(Transcribed page contents)
- - - - -

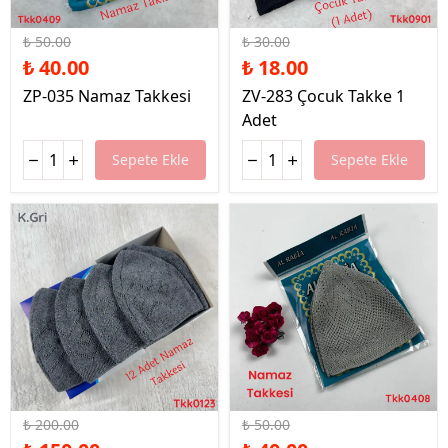
%20 İndirim
%40 İndirim
₺ 50.00
₺ 30.00
₺ 40.00
₺ 18.00
ZP-035 Namaz Takkesi
ZV-283 Çocuk Takke 1
Adet
Sepete Ekle
Sepete Ekle
%25 İndirim
%20 İndirim
₺ 200.00
₺ 50.00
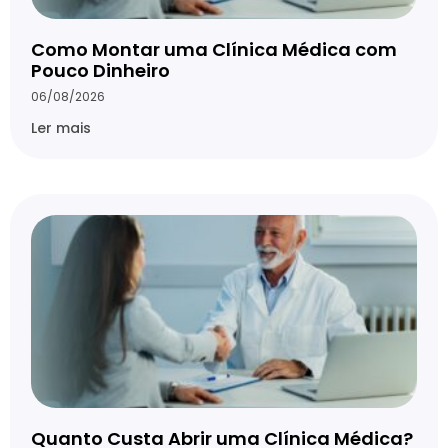
Como Montar uma Clínica Médica com
Pouco Dinheiro
06/08/2026
Ler mais
Quanto Custa Abrir uma Clínica Médica?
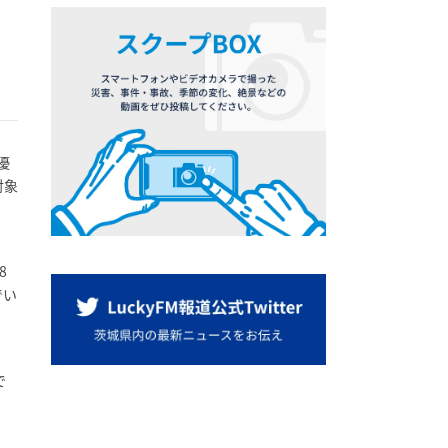
優
対象
8
でい
で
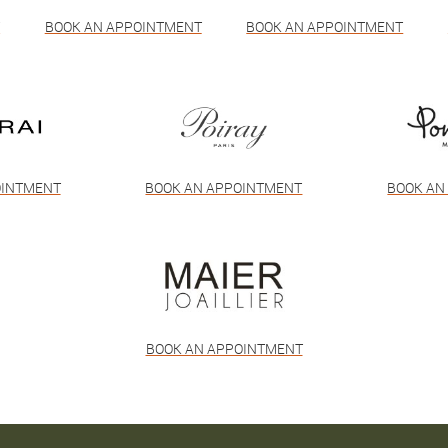
T
BOOK AN APPOINTMENT
BOOK AN APPOINTMENT
OINTMENT
BOOK AN APPOINTMENT
BOOK AN
BOOK AN APPOINTMENT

- - - - -

Which lines in the records above contain the string "Clínica"? Copy each one.

Como Montar uma Clínica Médica com
Quanto Custa Abrir uma Clínica Médica?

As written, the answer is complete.